O processo extraordinário de viabilização de empresas (PEVE) entrado em vigor em novembro de 2020 vai continuar a vigorar após 31 de dezembro de 2021, como forma de retardar os efeitos que o fim das medidas de apoio a empresas e particulares terá com o fim das medidas extraordinárias COVID, por exemplo, as várias moratórias.

O diploma que prorroga o PEVE, aprovado em outubro em Conselho de Ministros, foi hoje publicado, permitindo a vigência por mais um ano e meio. Entra em vigor a 1 de janeiro próximo.

O Governo entende que a medida se justifica para prevenir o aumento inevitável de recurso aos tribunais que se seguirá à cessação de medidas de apoio no contexto da pandemia. A manutenção das medidas de apoio às empresas, aos trabalhadores e aos consumidores tem travado o aumento exponencial da procura do serviço de justiça económica. Espera-se um aumento relevante das entradas processuais na jurisdição do comércio, em processos de insolvência e de recuperação dos devedores.

Assim, de 1 de janeiro de 2022 até 30 de junho de 2023 o PEVE vai manter-se.

Para além do prazo, mais nada no regime foi alterado.

Pedido de PEVE

O PEVE inicia-se com a apresentação de requerimento pela empresa, no tribunal competente para declarar a sua insolvência, acompanhado de vários elementos; a empresa pode ainda requerer a apensação do PEVE intentado por sociedades comerciais com as quais se encontre em relação de domínio ou de grupo, quando este também tenha sido instaurado ao abrigo deste regime e se encontre igualmente na fase liminar.

O PEVE pode relacionar-se como processos de insolvência, processo especial de revitalização (PER) e processo especial para acordo de pagamento (PEAP) e com o Regime Extrajudicial de Recuperação de Empresas (RERE).

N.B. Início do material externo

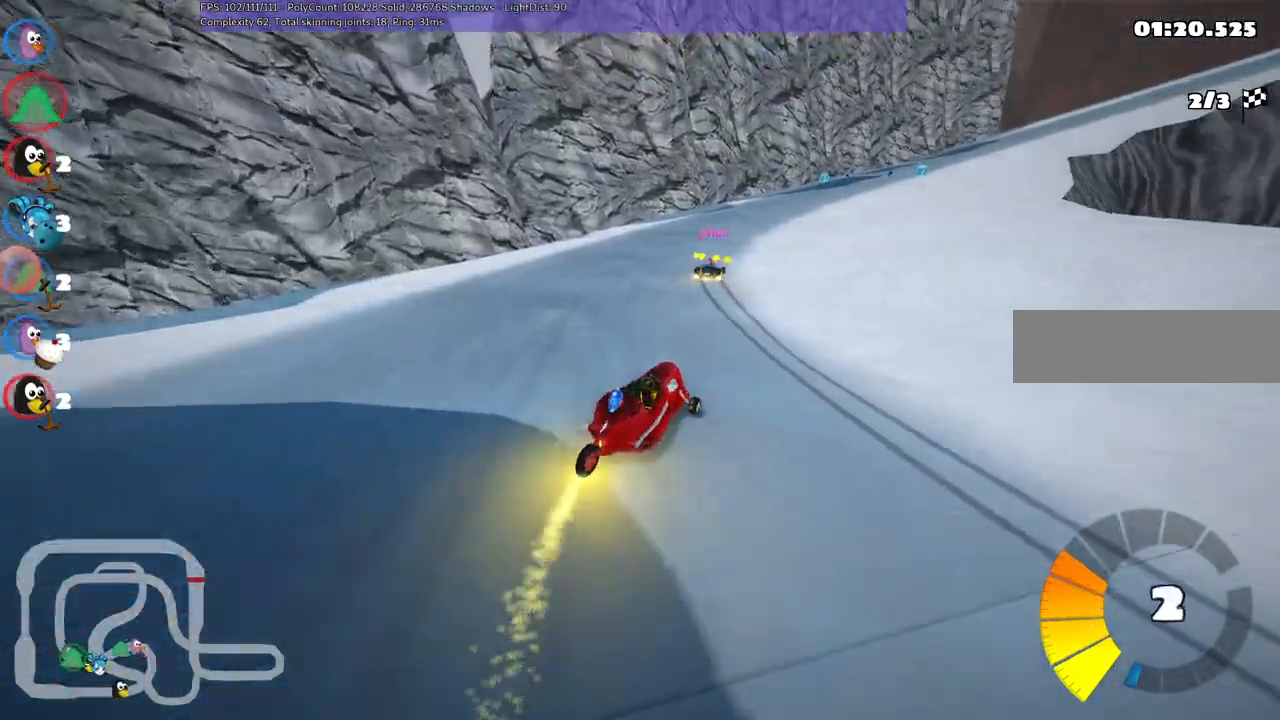
{"keys": ["left", "up"], "events": [[67, "m", "up"], [67, "right", "up"], [167, "left", "up"], [317, "left", "down"]]}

O PEVE pode ser utilizado por empresas:

  • COM ativo superior ao passivo a 31 de dezembro de 2019 que:
    - não tenha pendente Processo Especial de Revitalização (PER) ou processo especial para acordo de pagamento (PEAP) à data da apresentação do requerimento;
    - reúna as condições necessárias para a sua viabilização; e
    - demonstre ter, naquela data, ativo superior ao passivo de acordo através das normas contabilísticas aplicáveis conjugadas com a avaliação da situação de insolvência prevista no CIRE.
  • SEM ativo superior ao passivo a 31 de dezembro de 2019:
    - Micro ou pequena empresa, desde que:
    - não tenha pendente processo de insolvência, PER ou PEAP à data da apresentação do requerimento;
    - tenha recebido um auxílio de emergência no âmbito do quadro temporário relativo a medidas de auxílio estatal em apoio da economia no atual contexto da COVID-19 e o mesmo não tenha sido reembolsado; ou
    - esteja abrangida por um plano de reestruturação no quadro das medidas de auxílio estatal.

    - Empresa, desde que:
    - tenha conseguido regularizar a sua situação com recurso à disposição transitória prevista no Regime Extrajudicial de Recuperação de Empresas (RERE); e
    - tenha procedido ao depósito tempestivo do acordo de reestruturação.

Termos dos planos de pagamento à AT e Segurança Social

Para efeitos do acordo a homologar no PEVE, os créditos existentes da Autoridade Tributária e Aduaneira (AT) da Segurança Social são créditos indisponíveis.

Um acordo homologado para consolidação financeira da empresa só permite uma redução da taxa de juro dentro dos seguintes montantes e sem possibilidade de cumulação com qualquer outra redução prevista noutro diploma:

  • 25% em planos prestacionais de 73 até 150 prestações mensais;
  • 50% em planos prestacionais de 37 até 72 prestações mensais;
  • 75% em planos prestacionais até 36 prestações mensais;
  • totalidade de juros de mora vencidos, desde que a dívida se mostre paga nos 30 dias seguintes à homologação do acordo.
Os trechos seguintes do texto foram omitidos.